Synopsis

Mutations and rearrangements of mitochondrial DNA (mtDNA) are a common cause of human disease, where they often co-exist with wild-type mtDNA within a single cell. Mitochondrially targeted engineered zinc finger nucleases (mtZFNs) can phenotypically rescue a severe mtDNA-mediated dysfunction and show future therapeutic potential.

• Previously reported mtZFN constructs were redesigned, greatly improving target specificity and allowing their safe use in human mitochondria.

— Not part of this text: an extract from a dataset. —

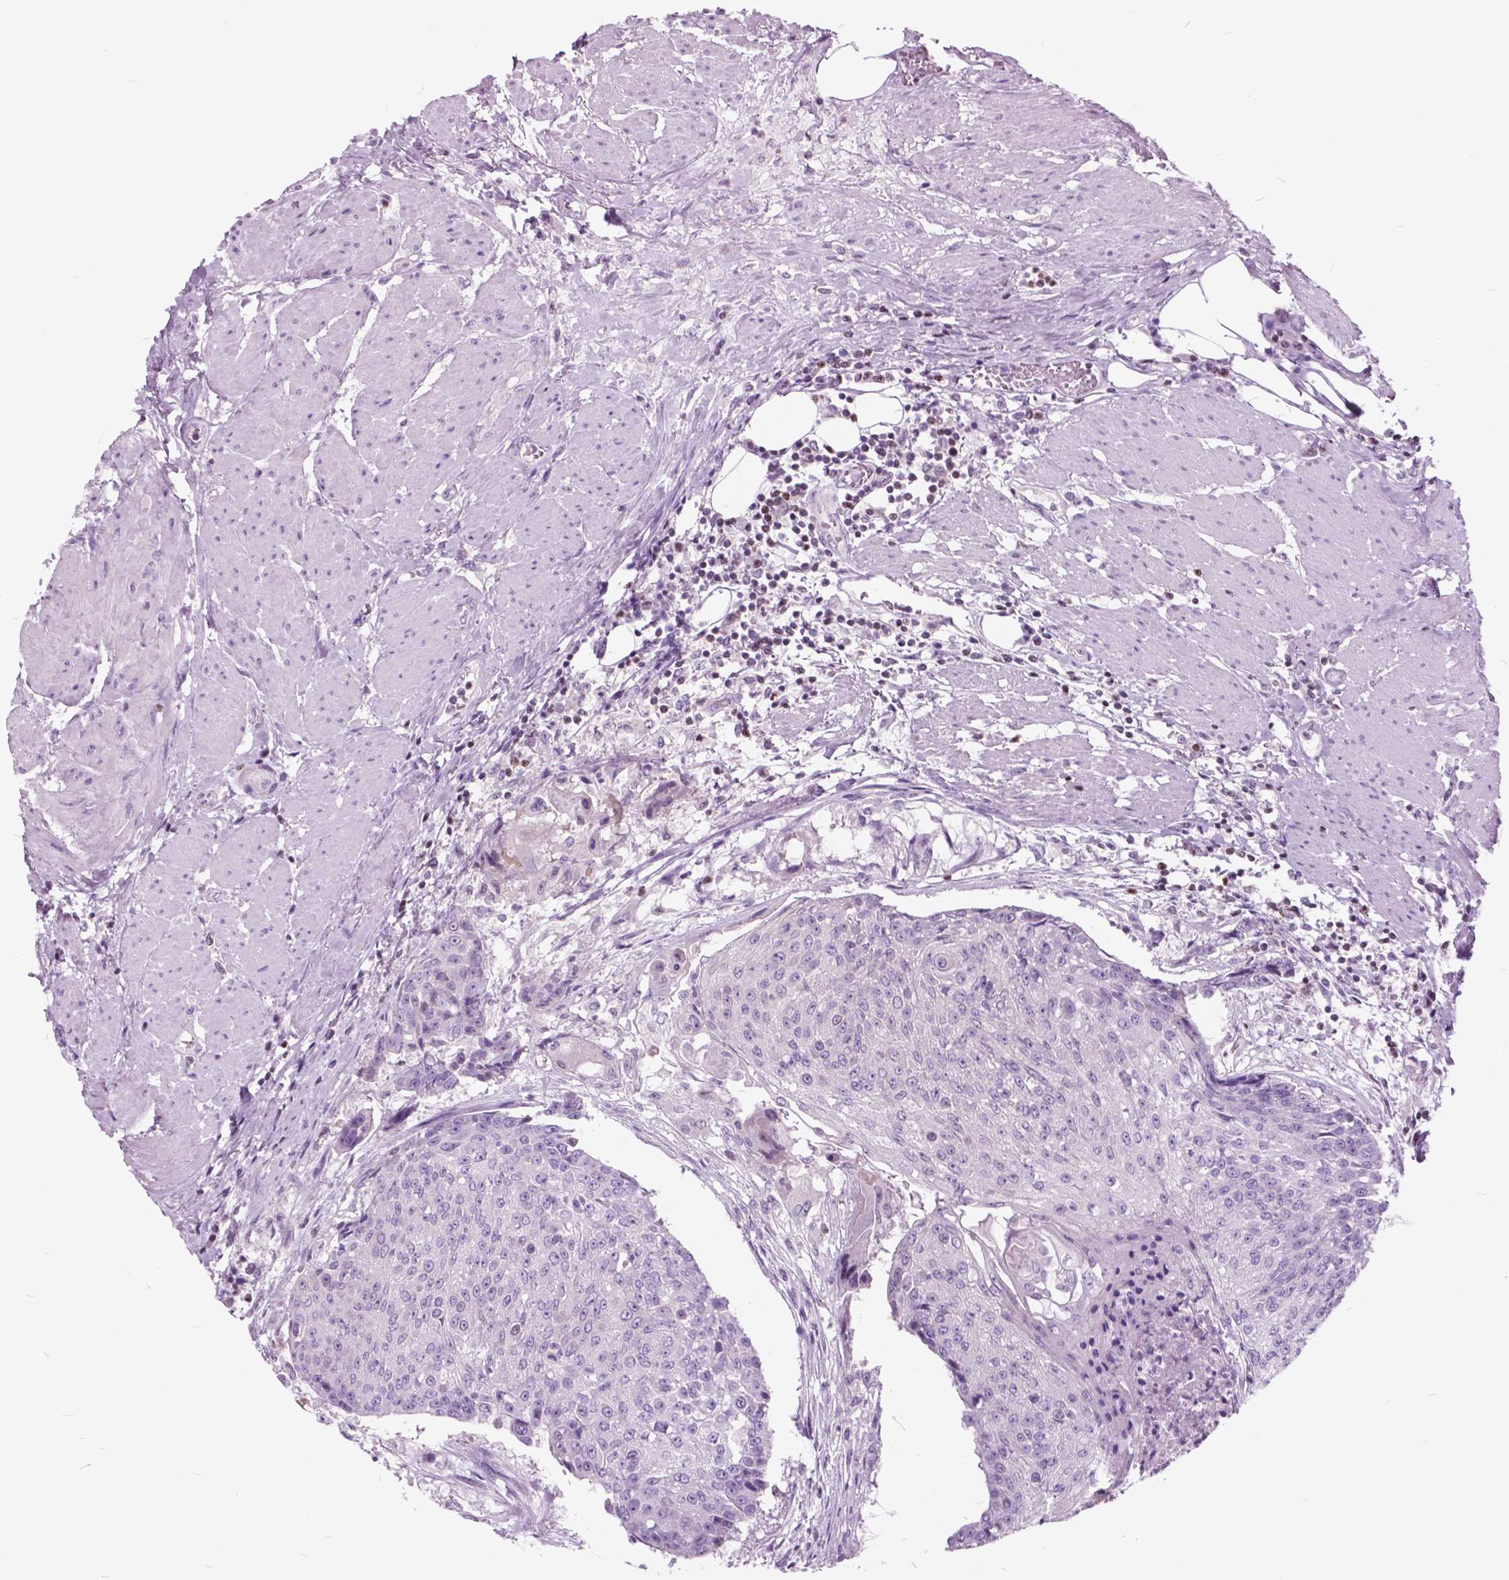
{"staining": {"intensity": "negative", "quantity": "none", "location": "none"}, "tissue": "urothelial cancer", "cell_type": "Tumor cells", "image_type": "cancer", "snomed": [{"axis": "morphology", "description": "Urothelial carcinoma, High grade"}, {"axis": "topography", "description": "Urinary bladder"}], "caption": "Urothelial cancer was stained to show a protein in brown. There is no significant expression in tumor cells. (Stains: DAB (3,3'-diaminobenzidine) IHC with hematoxylin counter stain, Microscopy: brightfield microscopy at high magnification).", "gene": "SP140", "patient": {"sex": "female", "age": 63}}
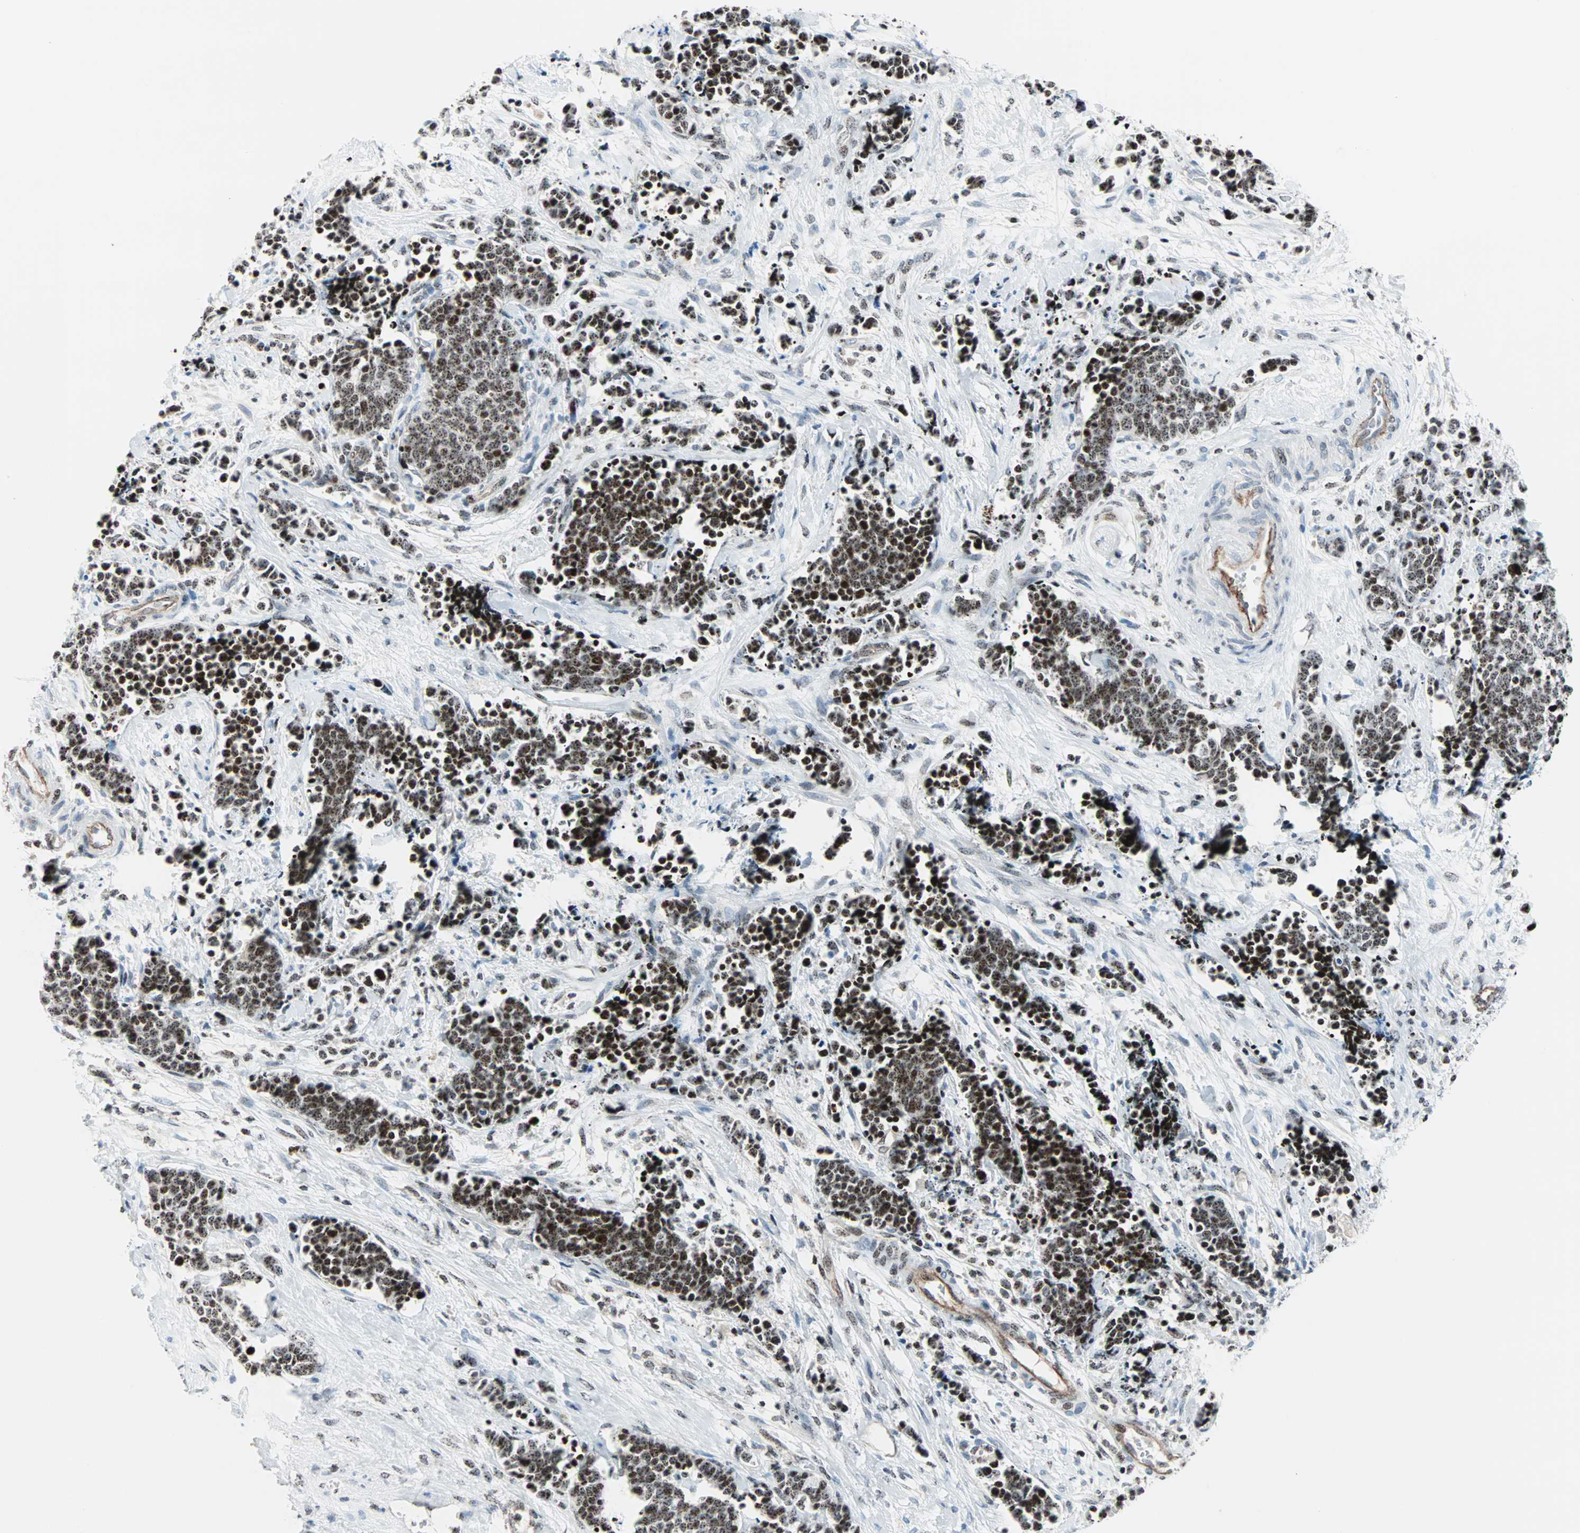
{"staining": {"intensity": "strong", "quantity": ">75%", "location": "nuclear"}, "tissue": "cervical cancer", "cell_type": "Tumor cells", "image_type": "cancer", "snomed": [{"axis": "morphology", "description": "Squamous cell carcinoma, NOS"}, {"axis": "topography", "description": "Cervix"}], "caption": "Immunohistochemical staining of cervical cancer (squamous cell carcinoma) reveals high levels of strong nuclear protein staining in about >75% of tumor cells.", "gene": "CENPA", "patient": {"sex": "female", "age": 35}}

• The capacity of the novel mtZFN design was validated by selectively degrading point mutant mtDNA associated with neurogenic muscle weakness, ataxia and retinitis pigmentosa (NARP) and maternally inherited Leigh syndrome (MILS).
• The use of the novel mtZFNs was expanded by selectively degrading mtDNA harbouring a pathogenic large-scale deletion associated with adult-onset chronic progressive external ophthalmoplegia (CPEO) and, less frequently, Kearns-Sayre syndrome (KSS) and Pearson's marrow pancreas syndrome.
• Data are provided demonstrating that elimination of deleted, pathogenic mtDNA molecules by mtZFNs is sufficient for full recovery of oxidative phosphorylation in a disease model cell line.